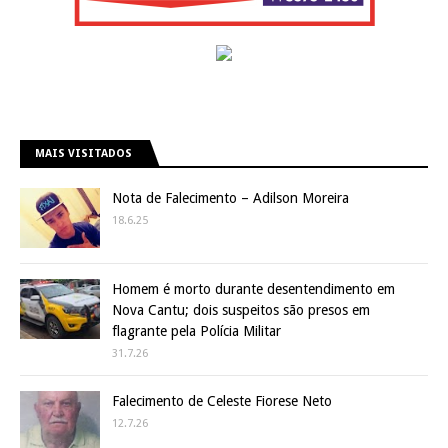
MAIS VISITADOS
Nota de Falecimento – Adilson Moreira
18.6.25
Homem é morto durante desentendimento em
Nova Cantu; dois suspeitos são presos em
flagrante pela Polícia Militar
31.7.26
Falecimento de Celeste Fiorese Neto
12.7.26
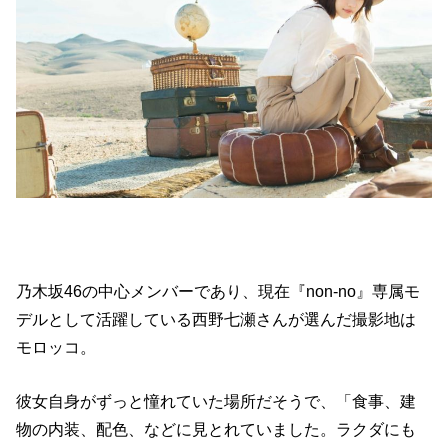
乃木坂46の中心メンバーであり、現在『non-no』専属モ
デルとして活躍している西野七瀬さんが選んだ撮影地は
モロッコ。
彼女自身がずっと憧れていた場所だそうで、「食事、建
物の内装、配色、などに見とれていました。ラクダにも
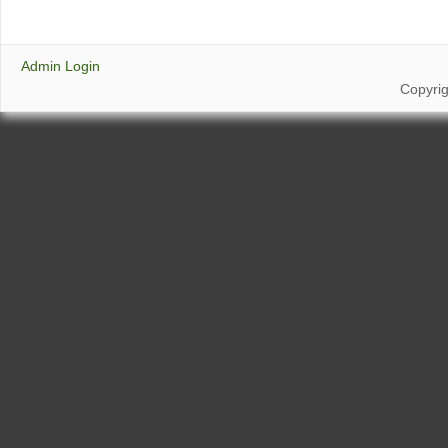
Admin Login
Copyri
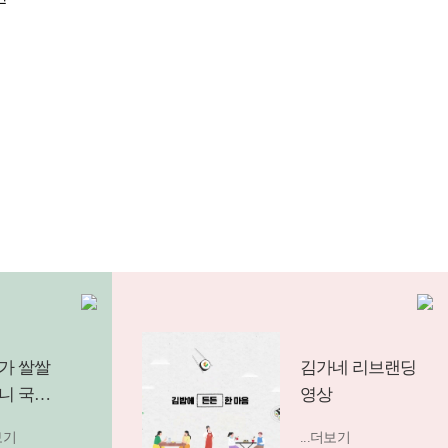
가 쌀쌀
김가네 리브랜딩
니 국물
영상
를 찾게
보기
...더보기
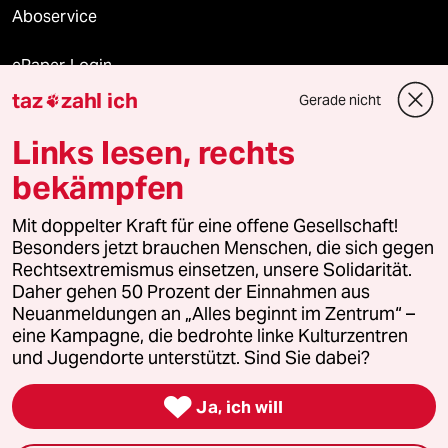
Aboservice
ePaper Login
taz
zahl ich
Gerade nicht

Downloads für Abonnierende
Links lesen, rechts
bekämpfen
© 2026 taz Verlags und Vertriebs GmbH
Mit doppelter Kraft für eine offene Gesellschaft!
Alle Rechte vorbehalten. Bei rechtlichen Fragen oder für Genehmigungen
wenden Sie sich bitte an
lizenzen@taz.de
Besonders jetzt brauchen Menschen, die sich gegen
Rechtsextremismus einsetzen, unsere Solidarität.
Daher gehen 50 Prozent der Einnahmen aus
Feedback
Redaktionsstatut
Kommune-Richtlinien
KI-
Neuanmeldungen an „Alles beginnt im Zentrum“ –
eine Kampagne, die bedrohte linke Kulturzentren
Leitlinie
Informant
Datenschutz
Impressum
AGB
und Jugendorte unterstützt. Sind Sie dabei?
Seitenwende
Einwilligungen widerrufen (Ads)

Ja, ich will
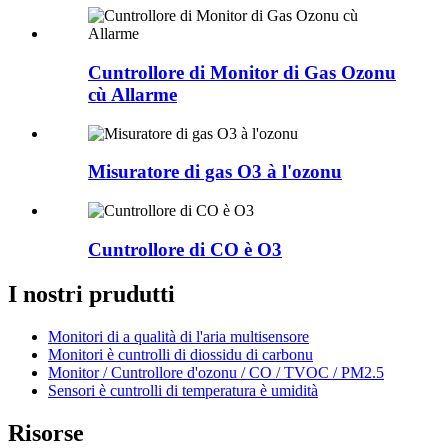
Cuntrollore di Monitor di Gas Ozonu
cù Allarme
Misuratore di gas O3 à l'ozonu
Cuntrollore di CO è O3
I nostri prudutti
Monitori di a qualità di l'aria multisensore
Monitori è cuntrolli di diossidu di carbonu
Monitor / Cuntrollore d'ozonu / CO / TVOC / PM2.5
Sensori è cuntrolli di temperatura è umidità
Risorse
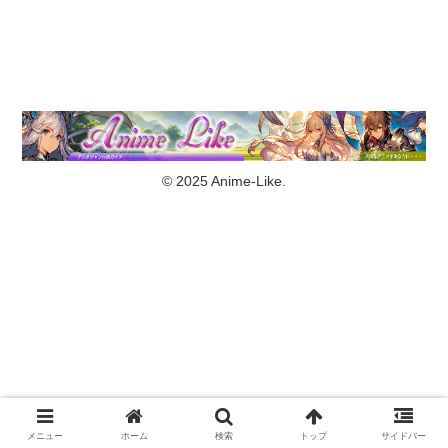
© 2025 Anime-Like.
メニュー
ホーム
検索
トップ
サイドバー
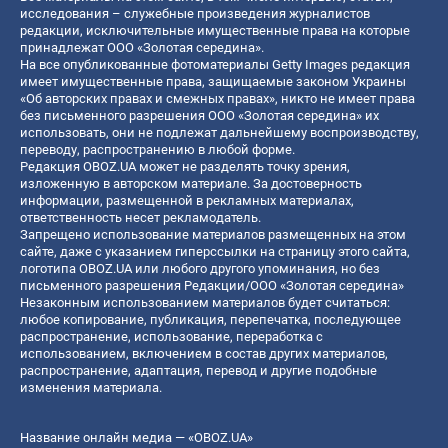
исследования – служебные произведения журналистов
редакции, исключительные имущественные права на которые
принадлежат ООО «Золотая середина».
На все опубликованные фотоматериалы Getty Images редакция
имеет имущественные права, защищаемые законом Украины
«Об авторских правах и смежных правах», никто не имеет права
без письменного разрешения ООО «Золотая середина» их
использовать, они не подлежат дальнейшему воспроизводству,
переводу, распространению в любой форме.
Редакция OBOZ.UA может не разделять точку зрения,
изложенную в авторском материале. За достоверность
информации, размещенной в рекламных материалах,
ответственность несет рекламодатель.
Запрещено использование материалов размещенных на этом
сайте, даже с указанием гиперссылки на страницу этого сайта,
логотипа OBOZ.UA или любого другого упоминания, но без
письменного разрешения Редакции/ООО «Золотая середина»
Незаконным использованием материалов будет считаться:
любое копирование, публикация, перепечатка, последующее
распространение, использование, переработка с
использованием, включением в состав других материалов,
распространение, адаптация, перевод и другие подобные
изменения материала.
Название онлайн медиа — «OBOZ.UA»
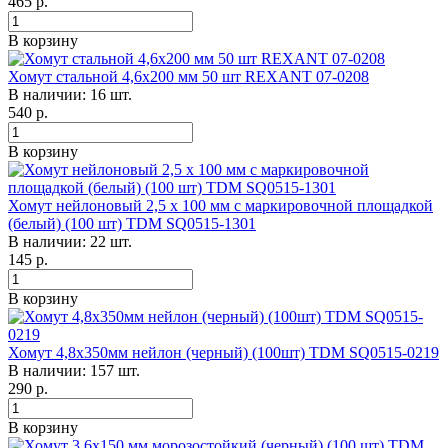
465
р.
В корзину
Хомут стальной 4,6х200 мм 50 шт REXANT 07-0208
В наличии: 16 шт.
540
р.
В корзину
Хомут нейлоновый 2,5 х 100 мм с маркировочной площадкой
(белый) (100 шт) TDM SQ0515-1301
В наличии: 22 шт.
145
р.
В корзину
Хомут 4,8х350мм нейлон (черный) (100шт) TDM SQ0515-0219
В наличии: 157 шт.
290
р.
В корзину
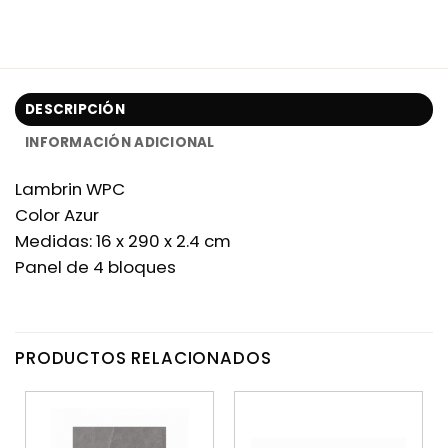
DESCRIPCIÓN
INFORMACIÓN ADICIONAL
Lambrin WPC
Color Azur
Medidas: 16 x 290 x 2.4 cm
Panel de 4 bloques
PRODUCTOS RELACIONADOS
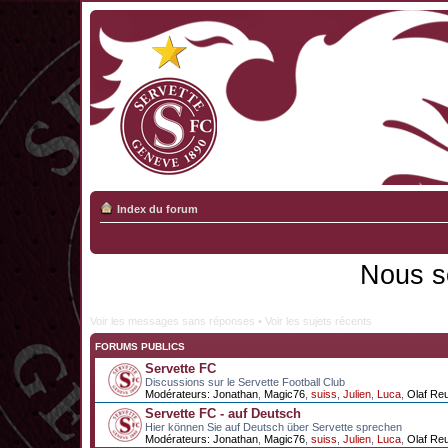
Index du forum
Nous s
Voir les messages sans réponses
•
Voir les sujets récents
FORUMS PUBLICS
Servette FC
Discussions sur le Servette Football Club
Modérateurs:
Jonathan
,
Magic76
,
suiss
,
Julien
,
Luca
,
Olaf Re
Servette FC - auf Deutsch
Hier können Sie auf Deutsch über Servette sprechen
Modérateurs:
Jonathan
,
Magic76
,
suiss
,
Julien
,
Luca
,
Olaf Re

■ **What to work on**
Reproduce all the lines above with "В корзину" swapped for "Добавить в корзину" wherever it occurs, changing nothing else. Leave the pictures out.

■ **Answer box**
MAIS VISITADOS
Nota de Falecimento – Adilson Moreira
18.6.25
Homem é morto durante desentendimento em
Nova Cantu; dois suspeitos são presos em
flagrante pela Polícia Militar
31.7.26
Falecimento de Celeste Fiorese Neto
12.7.26
乃木坂46の中心メンバーであり、現在『non-no』専属モ
デルとして活躍している西野七瀬さんが選んだ撮影地は
モロッコ。
彼女自身がずっと憧れていた場所だそうで、「食事、建
物の内装、配色、などに見とれていました。ラクダにも
Admin Login
Copyri
가 쌀쌀
김가네 리브랜딩
니 국물
영상
를 찾게
보기
...더보기
Aboservice
ePaper Login
taz
zahl ich
Gerade nicht

Downloads für Abonnierende
Links lesen, rechts
bekämpfen
© 2026 taz Verlags und Vertriebs GmbH
Mit doppelter Kraft für eine offene Gesellschaft!
Alle Rechte vorbehalten. Bei rechtlichen Fragen oder für Genehmigungen
wenden Sie sich bitte an
lizenzen@taz.de
Besonders jetzt brauchen Menschen, die sich gegen
Rechtsextremismus einsetzen, unsere Solidarität.
Daher gehen 50 Prozent der Einnahmen aus
Feedback
Redaktionsstatut
Kommune-Richtlinien
KI-
Neuanmeldungen an „Alles beginnt im Zentrum“ –
eine Kampagne, die bedrohte linke Kulturzentren
Leitlinie
Informant
Datenschutz
Impressum
AGB
und Jugendorte unterstützt. Sind Sie dabei?
Seitenwende
Einwilligungen widerrufen (Ads)

Ja, ich will
Cuntrollore di Monitor di Gas Ozonu
cù Allarme
Misuratore di gas O3 à l'ozonu
Cuntrollore di CO è O3
I nostri prudutti
Monitori di a qualità di l'aria multisensore
Monitori è cuntrolli di diossidu di carbonu
Monitor / Cuntrollore d'ozonu / CO / TVOC / PM2.5
Sensori è cuntrolli di temperatura è umidità
Risorse
© 2025 Anime-Like.
メニュー
ホーム
検索
トップ
サイドバー
исследования – служебные произведения журналистов
редакции, исключительные имущественные права на которые
принадлежат ООО «Золотая середина».
На все опубликованные фотоматериалы Getty Images редакция
имеет имущественные права, защищаемые законом Украины
«Об авторских правах и смежных правах», никто не имеет права
без письменного разрешения ООО «Золотая середина» их
использовать, они не подлежат дальнейшему воспроизводству,
переводу, распространению в любой форме.
Редакция OBOZ.UA может не разделять точку зрения,
изложенную в авторском материале. За достоверность
информации, размещенной в рекламных материалах,
ответственность несет рекламодатель.
Запрещено использование материалов размещенных на этом
сайте, даже с указанием гиперссылки на страницу этого сайта,
логотипа OBOZ.UA или любого другого упоминания, но без
письменного разрешения Редакции/ООО «Золотая середина»
Незаконным использованием материалов будет считаться:
любое копирование, публикация, перепечатка, последующее
распространение, использование, переработка с
использованием, включением в состав других материалов,
распространение, адаптация, перевод и другие подобные
изменения материала.
Название онлайн медиа — «OBOZ.UA»
465
р.
Добавить в корзину
Хомут стальной 4,6х200 мм 50 шт REXANT 07-0208
В наличии: 16 шт.
540
р.
Добавить в корзину
Хомут нейлоновый 2,5 х 100 мм с маркировочной площадкой
(белый) (100 шт) TDM SQ0515-1301
В наличии: 22 шт.
145
р.
Добавить в корзину
Хомут 4,8х350мм нейлон (черный) (100шт) TDM SQ0515-0219
В наличии: 157 шт.
290
р.
Добавить в корзину
DESCRIPCIÓN
INFORMACIÓN ADICIONAL
Lambrin WPC
Color Azur
Medidas: 16 x 290 x 2.4 cm
Panel de 4 bloques
PRODUCTOS RELACIONADOS
Index du forum
Nous s
Voir les messages sans réponses
•
Voir les sujets récents
FORUMS PUBLICS
Servette FC
Discussions sur le Servette Football Club
Modérateurs:
Jonathan
,
Magic76
,
suiss
,
Julien
,
Luca
,
Olaf Re
Servette FC - auf Deutsch
Hier können Sie auf Deutsch über Servette sprechen
Modérateurs:
Jonathan
,
Magic76
,
suiss
,
Julien
,
Luca
,
Olaf Re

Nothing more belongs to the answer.